After spending so much time researching, writing and talking to others, what elements do you think a health care system has to have in order to allow LGBTQ2S+ folks to flourish?
A really critical element is flexibility. That’s something that actually butts up against the very notion of a system itself. There’s no one-size-fits-all way to do this, so we need to create a system that’s equipped to meet people in the fullness of who they are.
This can start with workers. Medicine skews white, cis and wealthy—it’s not an accessible profession for most people. With a much greater diversity of care providers, we would also get care rooted in people’s traditional cultural modes of hearing, their community connections. That could help us to create spaces where we have a lot more time and capacity to build relationships with our care providers, and, and be engaged in a dialogue around what actually matters to us and what health and healing look like to us.
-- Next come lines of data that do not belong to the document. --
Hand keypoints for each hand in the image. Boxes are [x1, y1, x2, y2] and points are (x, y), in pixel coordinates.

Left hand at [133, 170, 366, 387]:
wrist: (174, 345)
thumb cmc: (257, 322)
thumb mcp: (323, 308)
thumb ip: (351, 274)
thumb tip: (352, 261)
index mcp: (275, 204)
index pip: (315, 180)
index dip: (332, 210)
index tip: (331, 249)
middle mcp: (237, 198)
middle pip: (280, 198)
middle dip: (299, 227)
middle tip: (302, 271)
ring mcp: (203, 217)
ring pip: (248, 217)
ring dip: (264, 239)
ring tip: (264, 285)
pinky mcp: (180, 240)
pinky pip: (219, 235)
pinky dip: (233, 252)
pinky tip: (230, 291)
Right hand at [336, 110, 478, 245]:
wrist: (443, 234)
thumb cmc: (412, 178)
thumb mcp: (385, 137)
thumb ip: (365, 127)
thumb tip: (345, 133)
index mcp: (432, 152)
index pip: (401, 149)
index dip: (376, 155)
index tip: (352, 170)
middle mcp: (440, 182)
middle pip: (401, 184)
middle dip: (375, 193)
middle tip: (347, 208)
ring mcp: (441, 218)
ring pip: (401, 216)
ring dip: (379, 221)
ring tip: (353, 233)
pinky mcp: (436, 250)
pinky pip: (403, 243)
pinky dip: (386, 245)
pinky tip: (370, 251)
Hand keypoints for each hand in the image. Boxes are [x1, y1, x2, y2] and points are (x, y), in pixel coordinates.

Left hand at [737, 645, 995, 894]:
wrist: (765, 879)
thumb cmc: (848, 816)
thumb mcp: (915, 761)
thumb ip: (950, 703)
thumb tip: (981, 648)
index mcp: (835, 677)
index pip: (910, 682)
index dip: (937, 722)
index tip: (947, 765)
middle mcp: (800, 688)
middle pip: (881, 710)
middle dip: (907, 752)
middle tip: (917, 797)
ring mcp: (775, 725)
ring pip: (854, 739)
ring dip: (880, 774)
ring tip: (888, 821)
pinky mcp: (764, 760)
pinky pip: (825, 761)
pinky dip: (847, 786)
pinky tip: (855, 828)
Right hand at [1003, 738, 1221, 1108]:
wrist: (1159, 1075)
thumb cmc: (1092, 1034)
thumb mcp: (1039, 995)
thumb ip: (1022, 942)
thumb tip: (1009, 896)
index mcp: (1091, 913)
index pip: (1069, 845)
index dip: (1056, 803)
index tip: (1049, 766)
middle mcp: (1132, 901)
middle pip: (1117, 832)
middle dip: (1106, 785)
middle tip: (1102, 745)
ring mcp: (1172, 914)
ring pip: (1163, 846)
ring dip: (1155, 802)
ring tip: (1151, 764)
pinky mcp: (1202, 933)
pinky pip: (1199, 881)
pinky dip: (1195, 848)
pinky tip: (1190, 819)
There’s also the idea that very few health care providers get adequate training in LGBTQ2S+-specific care. Some of the most important things I’ve learned about care and caregiving, I’ve learned from living in the queer community. Things like practising consent, being trauma-informed—they’re not things that have been taught to me through formal sources. I think it’s really important for each of us to be able to honour those kinds of lineages. Medical “expertise” can get lifted up as this thing that can only be gained through formal knowledge and credentials and titles. And I think we really need to be recentring the expertise that that queer and trans people hold over our own lives and bodies.
You’re certainly not alone in feeling like much of the important information related to care has come from outside the system. I can’t even tell you how much time I’ve spent on trans care-related forums.
Absolutely. The book references an essay by micha cárdenas, a trans woman of colour, about reproductive futures. She talks about learning from other trans women about hormones and being able to look at one’s own sperm mobility using a children’s microscope. That, to me, feels like such a brilliant and powerful example of the kind of innovation that happens within our communities—the idea that you can repurpose a $50 children’s microscope for your own DIY fertility. As someone who helped my partner get pregnant using a syringe and a mason jar, that kind of community-rooted knowledge really resonates with me.
What do you hope readers will take away from this book?
I hope that we start to have a shift in mindset. That’s the first step for systems change. It’s time for LGBTQ2S+ people to ask ourselves: What if? What if we didn’t always have to brace ourselves for violence and harm whenever we walked into the doctor’s office? Could we actually imagine something that felt really good and that felt genuinely healing? What if? And also why not?